Thorough characterization of endoscope control might also be useful for technology development. Automated and objective measures of endoscope control could be used in intelligent tutoring systems to deliver formative feedback during surgeon training [30]. Such systems have the potential to consistently remind inexperienced surgeons to optimize how they visualize patient anatomy and their instruments without requiring an expert surgeon or instructor to be present. Similarly, several research teams have developed robot arms and algorithms to give control of the endoscope to surgeons during conventional laparoscopy [3133] and to automate control during RAMIS [34, 35]. These laparoscopic systems remove the need for the surgeon to verbally instruct an assistant how to adjust the endoscope, whereas the RAMIS systems remove the need to control the endoscope altogether. It will be imperative that these systems remain flexible enough to accommodate the sensory demands of surgeons and do not inherently limit a surgeon’s ability to optimize his view of the operative field, which could increase the likelihood of technical errors.

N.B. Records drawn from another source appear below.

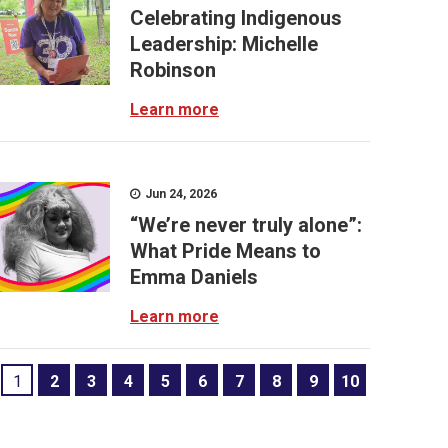
Celebrating Indigenous
Leadership: Michelle
Robinson
Learn more
Jun 24, 2026
“We’re never truly alone”:
What Pride Means to
Emma Daniels
Learn more
1
2
3
4
5
6
7
8
9
10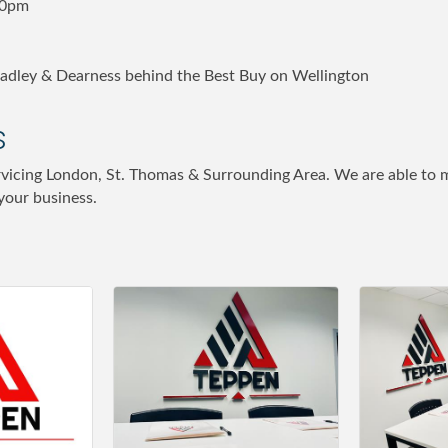
00pm
radley & Dearness behind the Best Buy on Wellington
s
rvicing London, St. Thomas & Surrounding Area. We are able to m
 your business.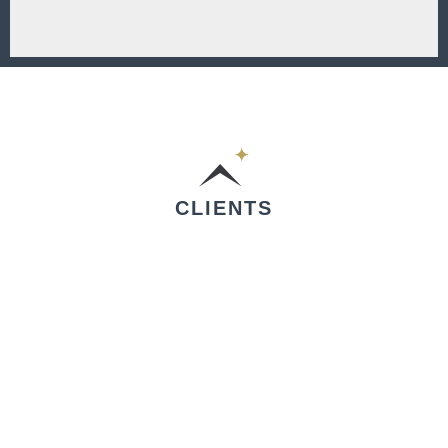
CLIENTS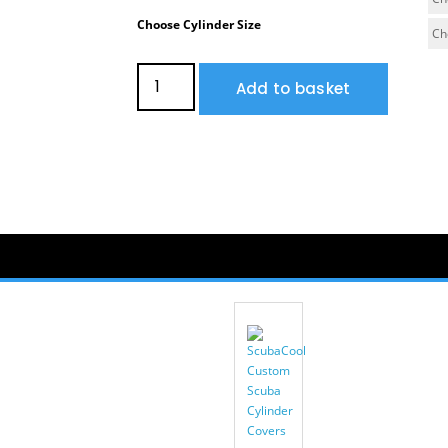
Choose Cylinder Size
Add to basket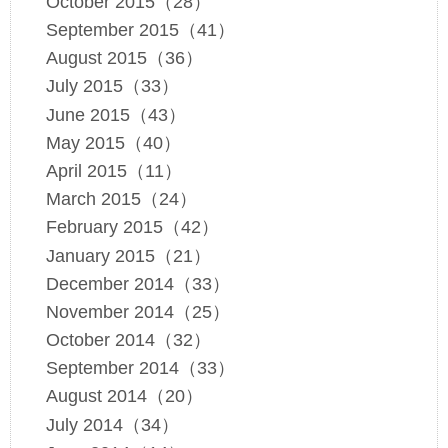
October 2015（28）
September 2015（41）
August 2015（36）
July 2015（33）
June 2015（43）
May 2015（40）
April 2015（11）
March 2015（24）
February 2015（42）
January 2015（21）
December 2014（33）
November 2014（25）
October 2014（32）
September 2014（33）
August 2014（20）
July 2014（34）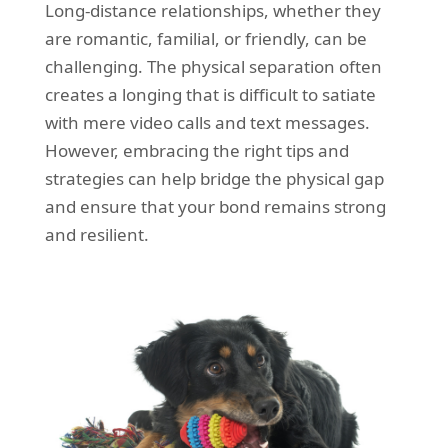
Long-distance relationships, whether they
REQUEST A QUOTE
Request a quote
Removals
are romantic, familial, or friendly, can be
Packing Service
challenging. The physical separation often
creates a longing that is difficult to satiate
Man and Van Hire
with mere video calls and text messages.
Ikea Delivery
However, embracing the right tips and
strategies can help bridge the physical gap
Emergency Courier
and ensure that your bond remains strong
eBay Collection
and resilient.
Storage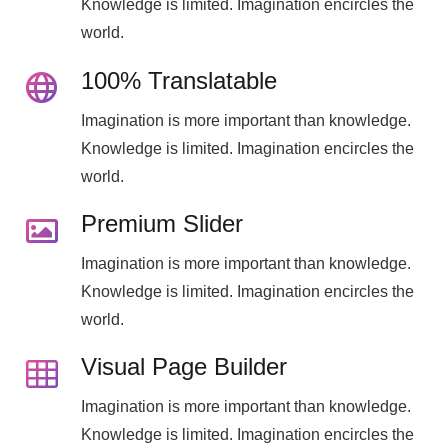
Knowledge is limited. Imagination encircles the
world.
100% Translatable
Imagination is more important than knowledge.
Knowledge is limited. Imagination encircles the
world.
Premium Slider
Imagination is more important than knowledge.
Knowledge is limited. Imagination encircles the
world.
Visual Page Builder
Imagination is more important than knowledge.
Knowledge is limited. Imagination encircles the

Several limitations exist with this research study. First, the simulation exercises are relatively simple and involved a subset of technical skills compared to an actual clinical procedure. Similarly, the simulation exercises contain different visual information than live tissue. Live tissue has soft, shiny, and whispy structures that the simulation exercises do not replicate. It would be interesting to reproduce the same camera metrics during clinical procedures where surgeons might experience familiar anatomy, surgical planning, or other cognitive demands that could influence how and why they choose a certain viewpoint of the operative field. Finally, the viewpoint measures used in this study were simply the gross positions of the endoscope. Additional examinations of surgeon viewpoint could examine specific aspects of the field of view (the extent of the observable anatomy that a surgeon sees with a particular endoscope position), point of view (the direction from which the specific anatomy within the field of view are viewed), and focal point (the specific point of interest within the view).

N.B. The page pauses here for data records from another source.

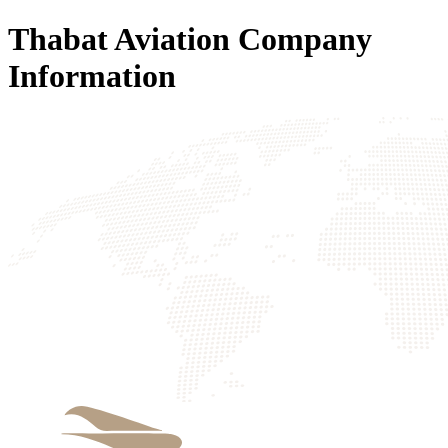
Thabat Aviation Company
Information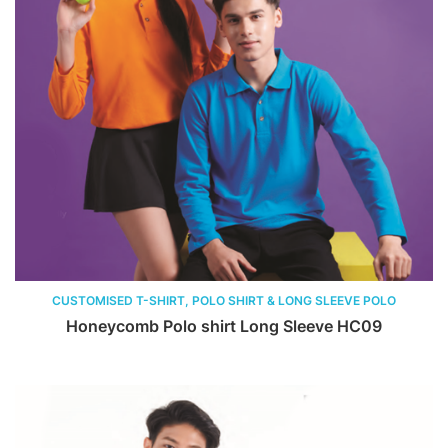
CUSTOMISED T-SHIRT, POLO SHIRT & LONG SLEEVE POLO
Honeycomb Polo shirt Long Sleeve HC09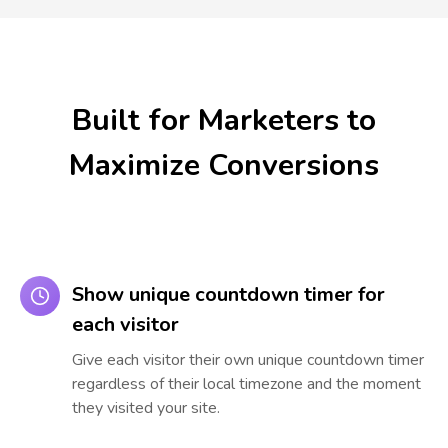
Built for Marketers to
Maximize Conversions
Show unique countdown timer for
each visitor
Give each visitor their own unique countdown timer
regardless of their local timezone and the moment
they visited your site.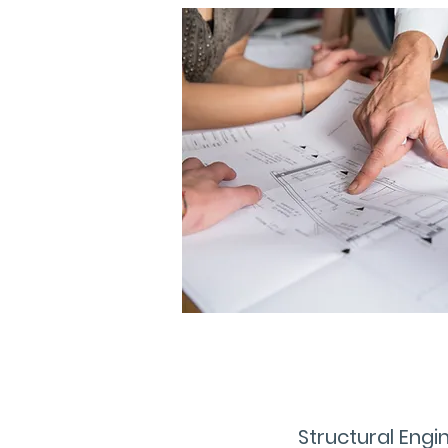
Structural Engi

Despite these limitations, camera metrics might be helpful for discriminating surgeon skill or setting proficiency standards if incorporated into existing RAMIS simulation training exercises, such as the dVSS, dV-Trainer ® (Mimic Technologies, Inc.), RobotiX Mentor™ (3D System, Inc.), and RoSS™ (Simulated Surgical Systems, LLC). For scenarios outside of simulation where data might not be recorded directly from a RAMIS platform, camera metrics could be further emphasized by expert trainers, proctors, and attending surgeons, possibly through supplements to existing objective rating scales. Such scenarios might include dry laboratory exercises, wet laboratory training tasks, and clinical procedures. Interestingly, it is possible to replicate the camera metrics presented here for any type of task on RAMIS platforms by extracting the icons indicating camera control that normally appear on the surgeon’s screen or by using image processing algorithms to analyze changes in viewpoint. In this way, future efforts toward automated, objective evaluation are not limited to those research teams with access to internal data from RAMIS platforms.

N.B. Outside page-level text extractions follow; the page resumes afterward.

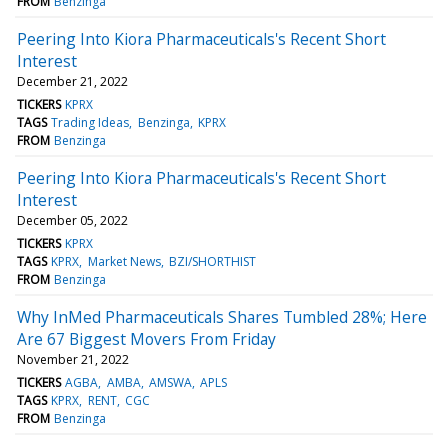
FROM
Benzinga
Peering Into Kiora Pharmaceuticals's Recent Short
Interest
December 21, 2022
TICKERS
KPRX
TAGS
Trading Ideas
Benzinga
KPRX
FROM
Benzinga
Peering Into Kiora Pharmaceuticals's Recent Short
Interest
December 05, 2022
TICKERS
KPRX
TAGS
KPRX
Market News
BZI/SHORTHIST
FROM
Benzinga
Why InMed Pharmaceuticals Shares Tumbled 28%; Here
Are 67 Biggest Movers From Friday
November 21, 2022
TICKERS
AGBA
AMBA
AMSWA
APLS
TAGS
KPRX
RENT
CGC
FROM
Benzinga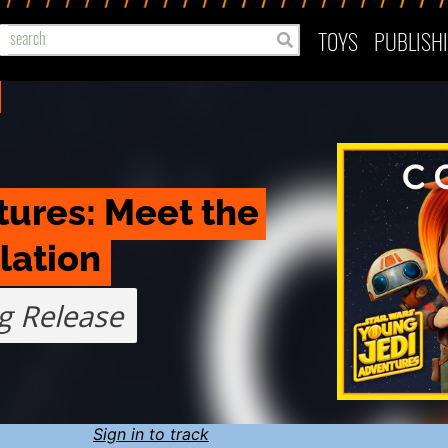
TOYS
PUBLISH
ures: Meet the 
lation
g Release
Sign in to track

In the end, we show that camera metrics are compelling RAMIS surgeon performance measures, comparable to many conventional, efficiency metrics focused on time and instrument movements. We believe that they could be used to improve current RAMIS surgeon training paradigms and proficiency-based curricula. By encouraging surgical trainees to exhibit optimal endoscope control, we could continue to improve patient safety.